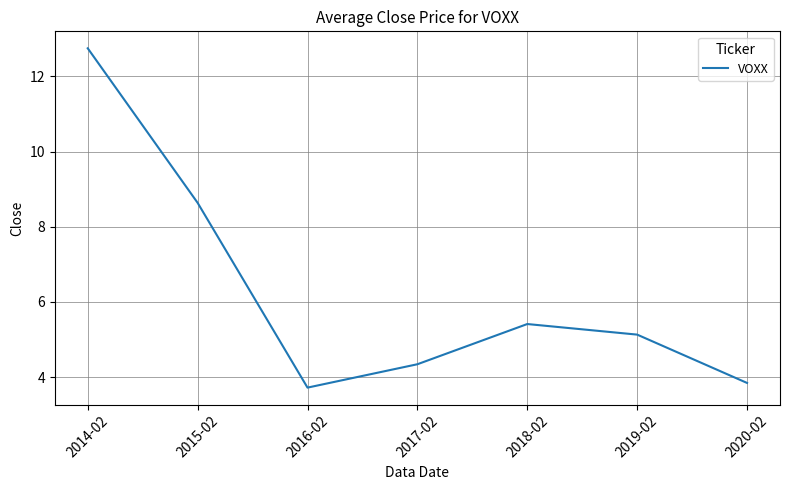

Reading left to right, list all the values displayed in this chart.

12.7	8.6	3.7	4.3	5.4	5.1	3.8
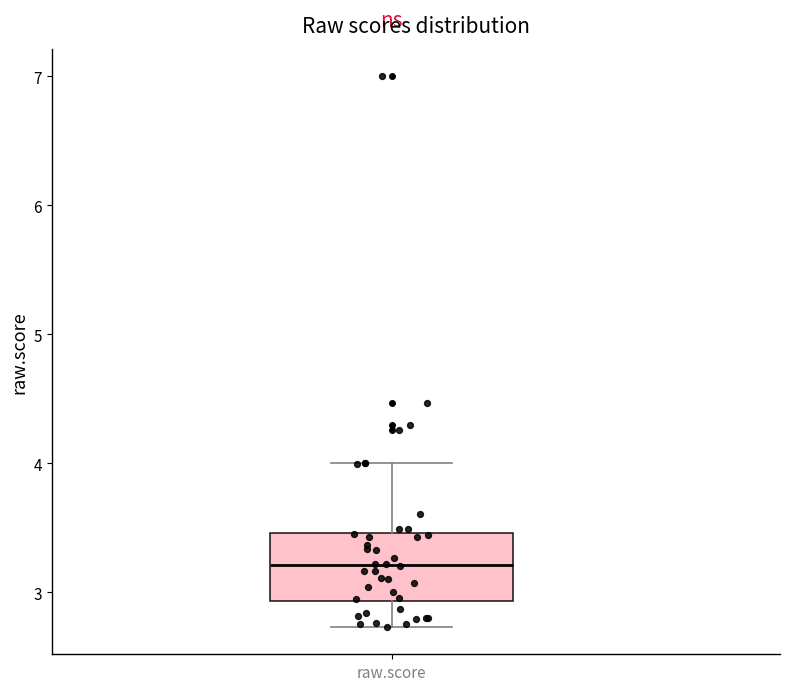

Read this box plot against the y-axis: the position of the median line, the range covered by the box, and the ends of both whiskers. The values are not printed on the chart, so give them approximately, as read against the axis.

median 3.2, box 2.9 to 3.5, whiskers 2.7 to 4.0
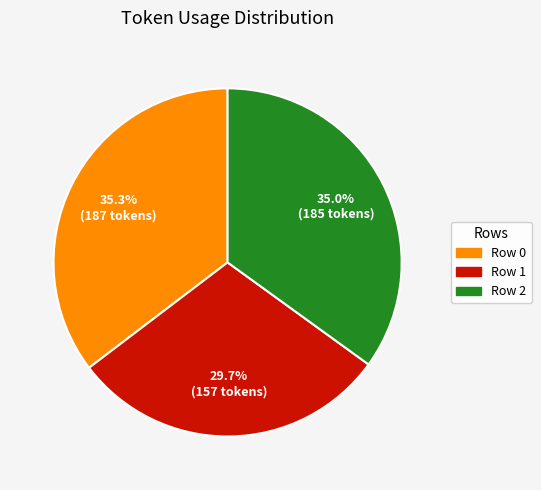

Is it true that Row 1 is 37% of the pie?

False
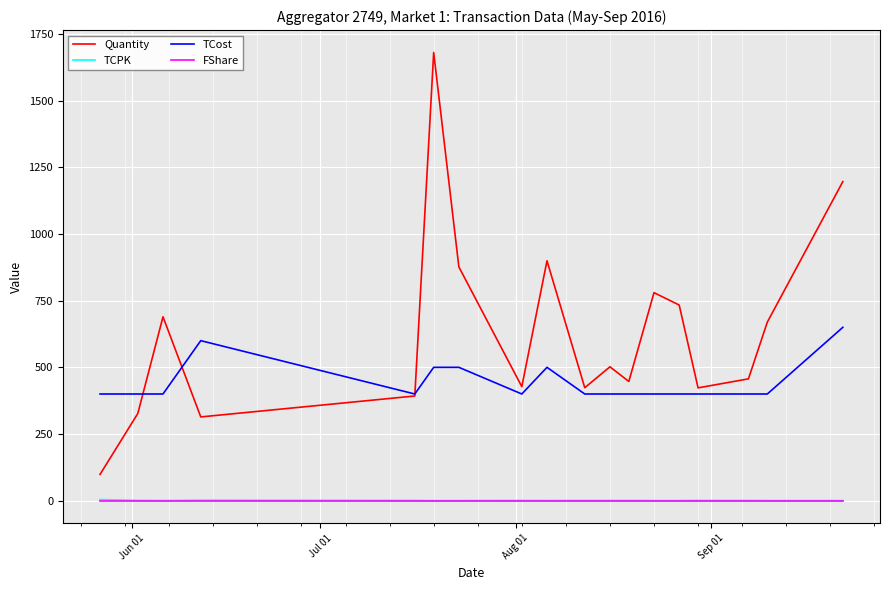

True or false: TCost and FShare intersect in this chart.

False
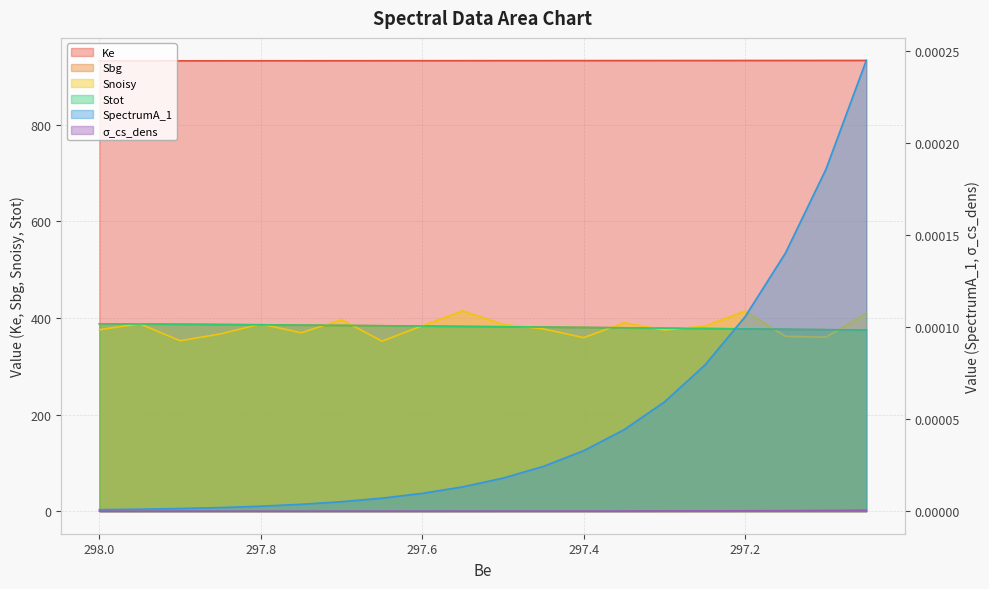

What is the value of the Sbg point at the 6th from the left?

385.4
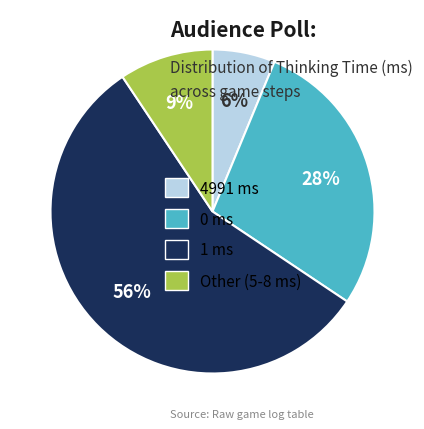

How many slices are in this pie chart?

4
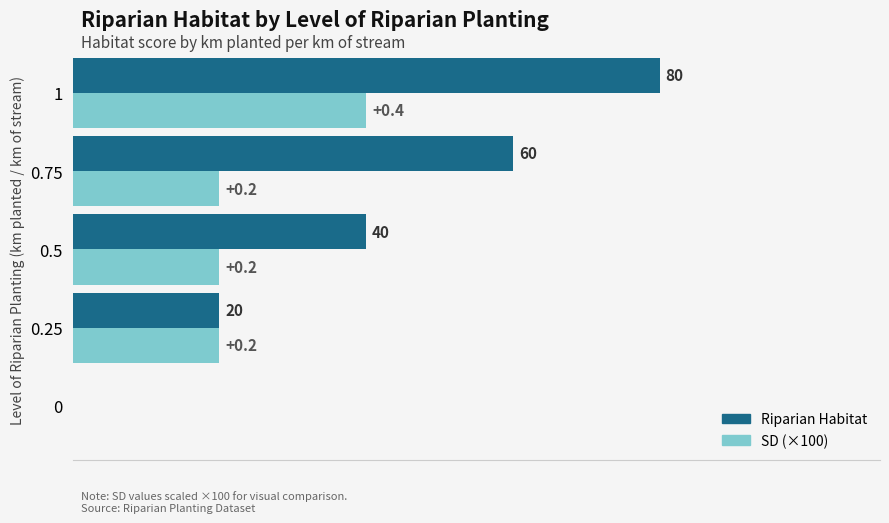

Which series has the largest total across all categories?

Riparian Habitat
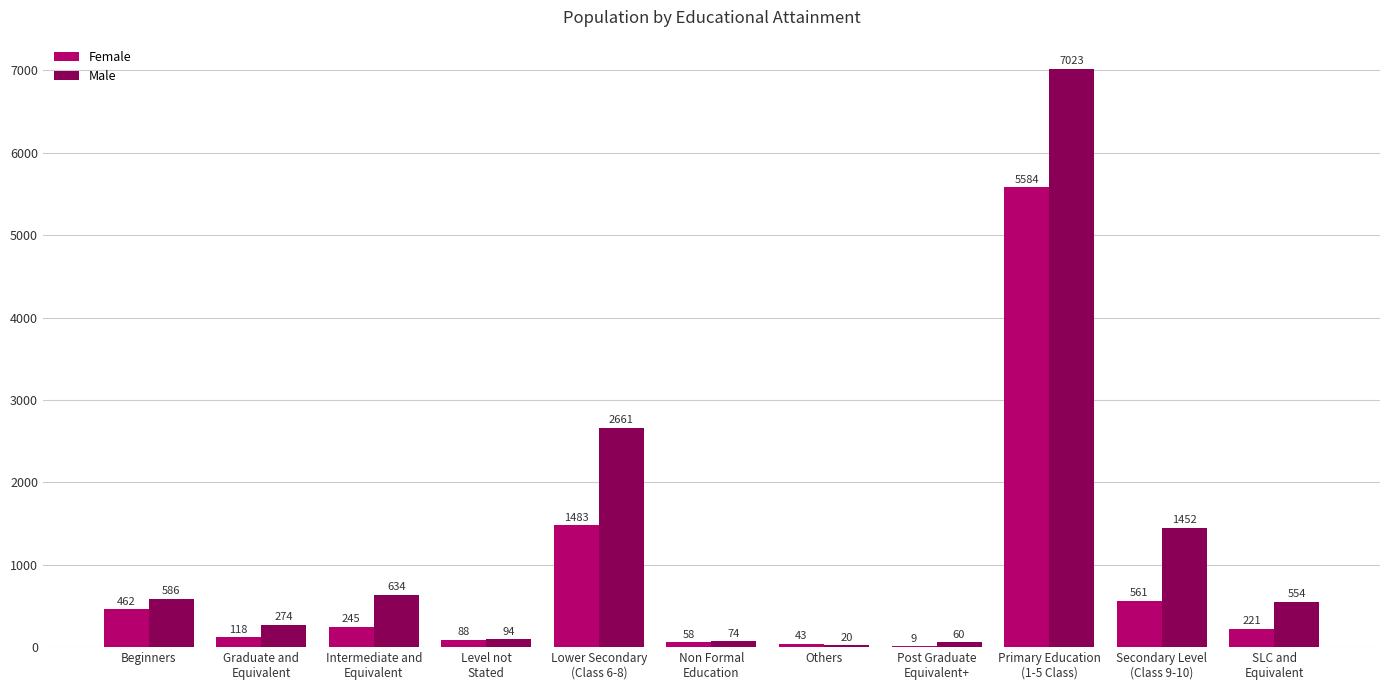

What is the approximate value of Male at Graduate and
Equivalent, to the nearest 10?

270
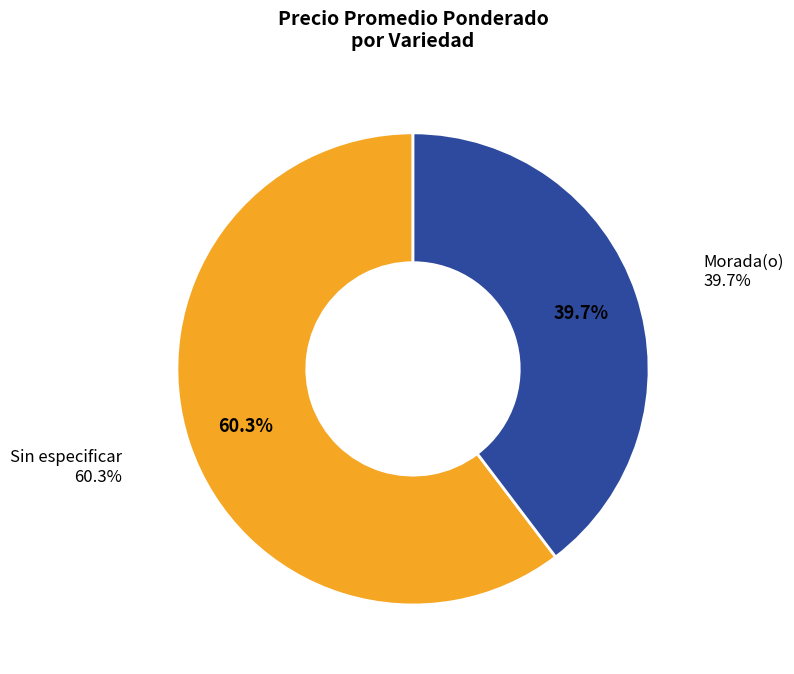

Does any single category account for the majority?

Yes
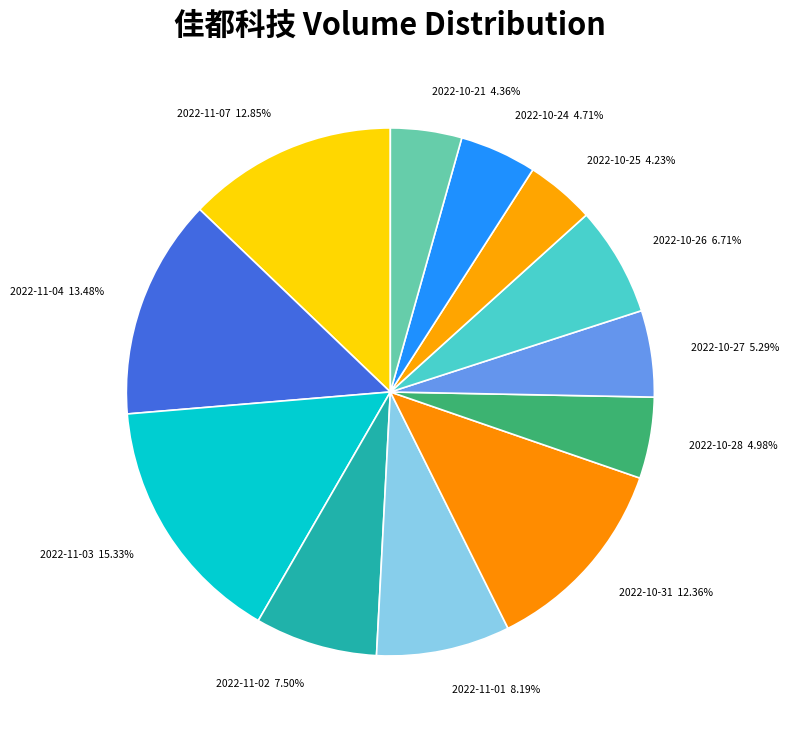

Does 2022-10-24 account for over 50% of the chart?

No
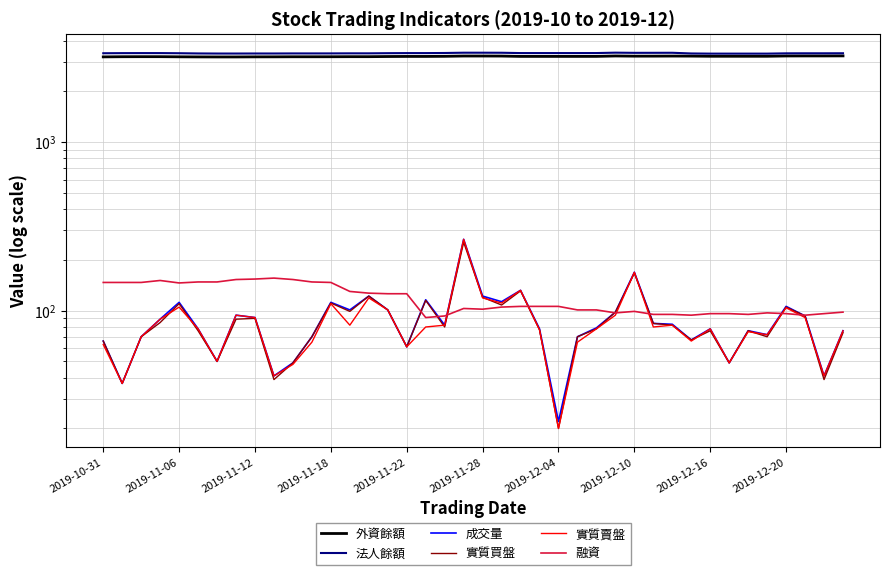

What is the minimum value for 實質賣盤?

20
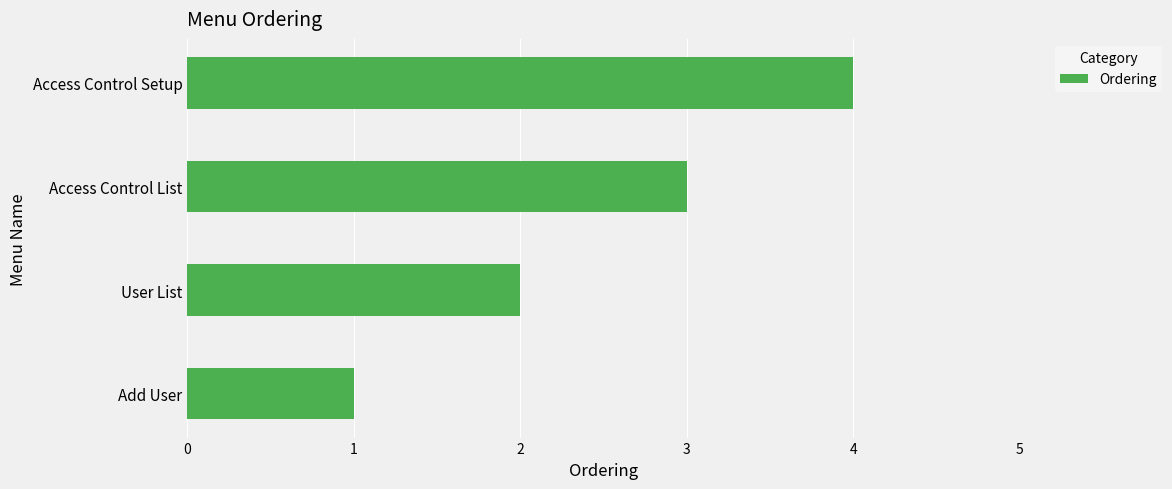

How many data points does each series have?

4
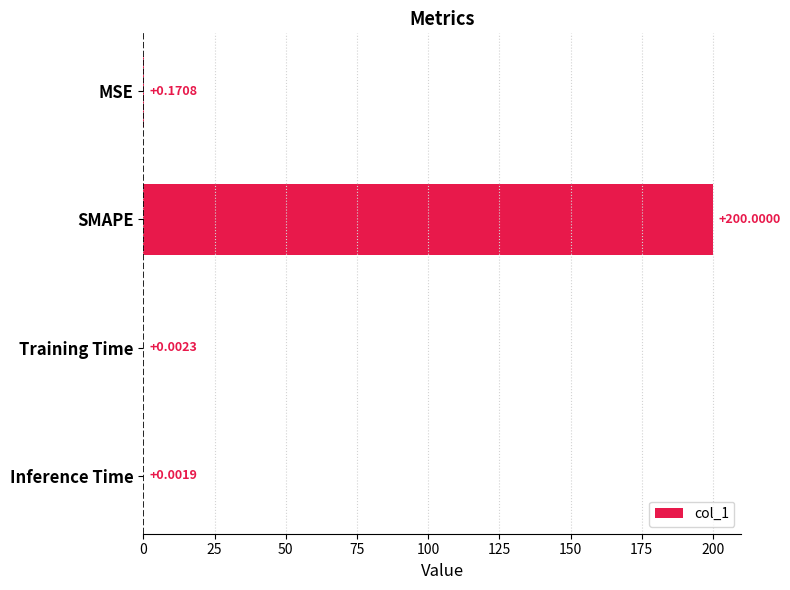

Are the bars horizontal?

Yes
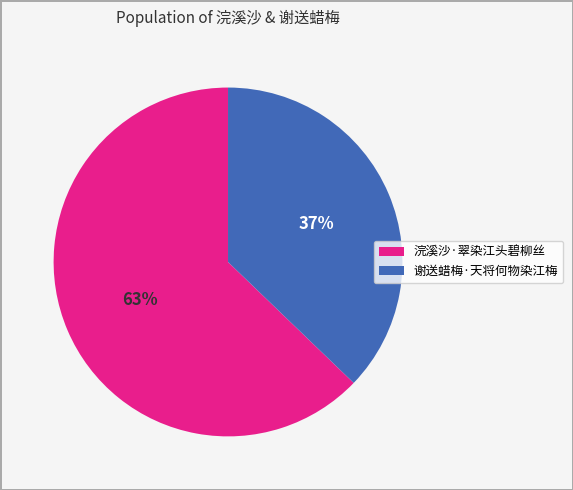

Is 浣溪沙·翠染江头碧柳丝 the majority of the pie?

Yes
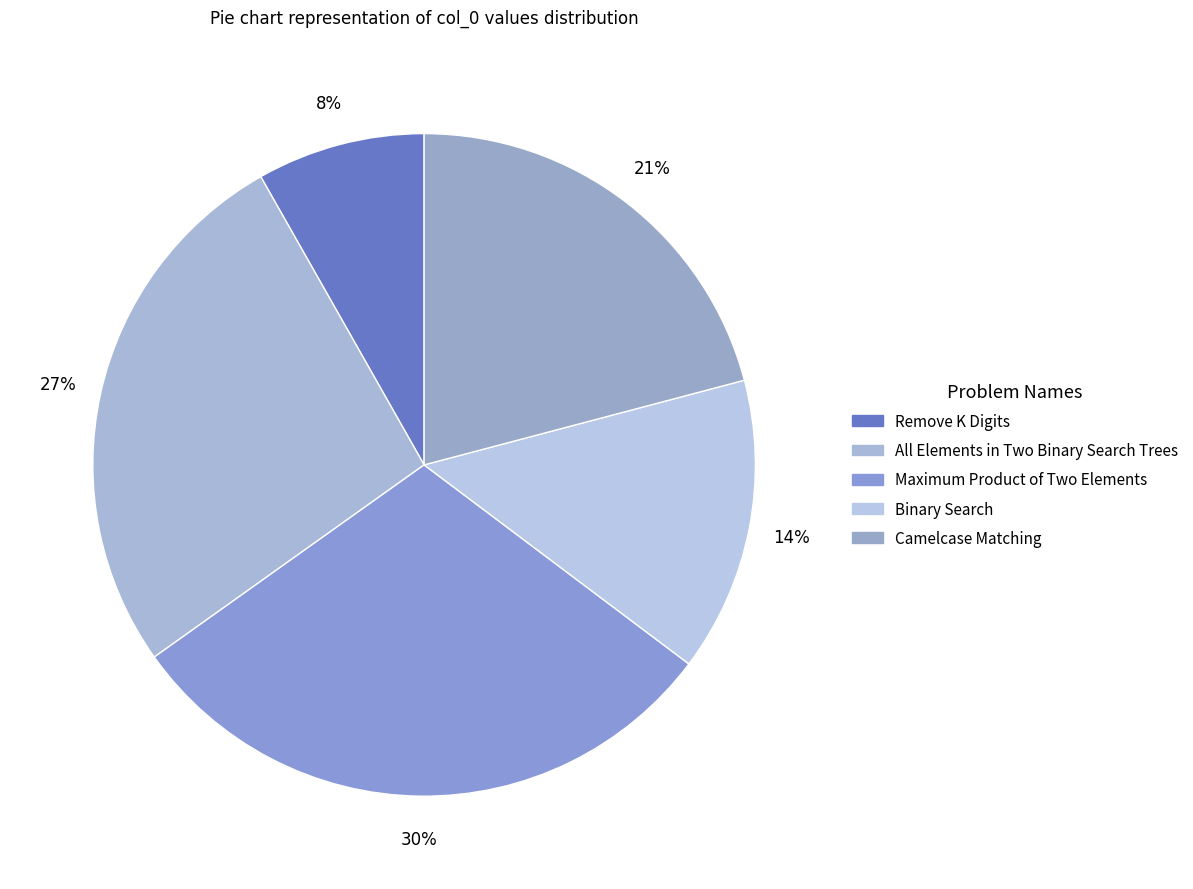

Is it true that Maximum Product of Two Elements is 41% of the pie?

False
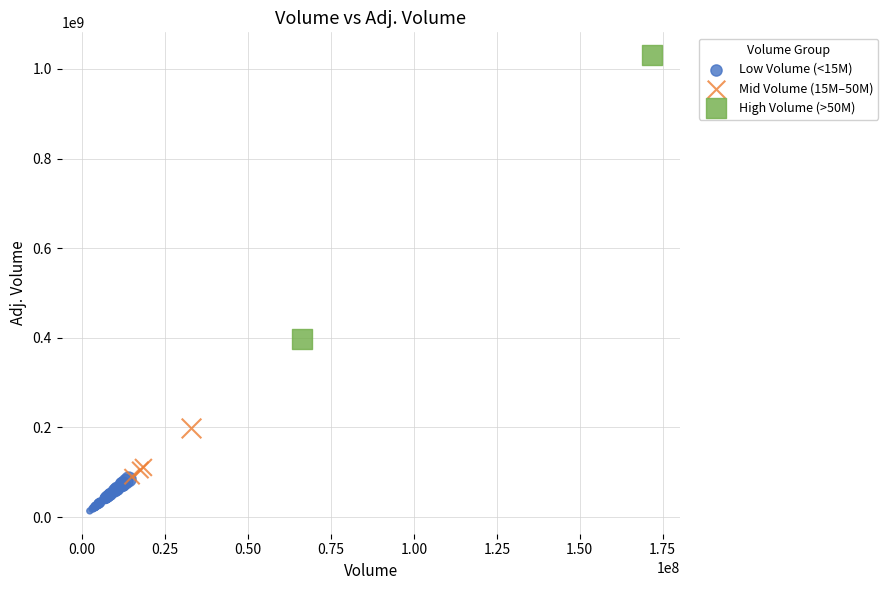

Which series contains the lowest Y value?

Low Volume (<15M)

◇ ◇ ◇ ◇

WORK ORDER ::
Set out the lines from the one containing "Which series contains the lowest Y value?" through the end of the entries as a Markdown table with the columns Row and Line, numbering each line and omitting blank lines.

YOUR SOLUTION ::
| Row | Line |
|---|---|
| 1 | Which series contains the lowest Y value? |
| 2 | Low Volume (<15M) |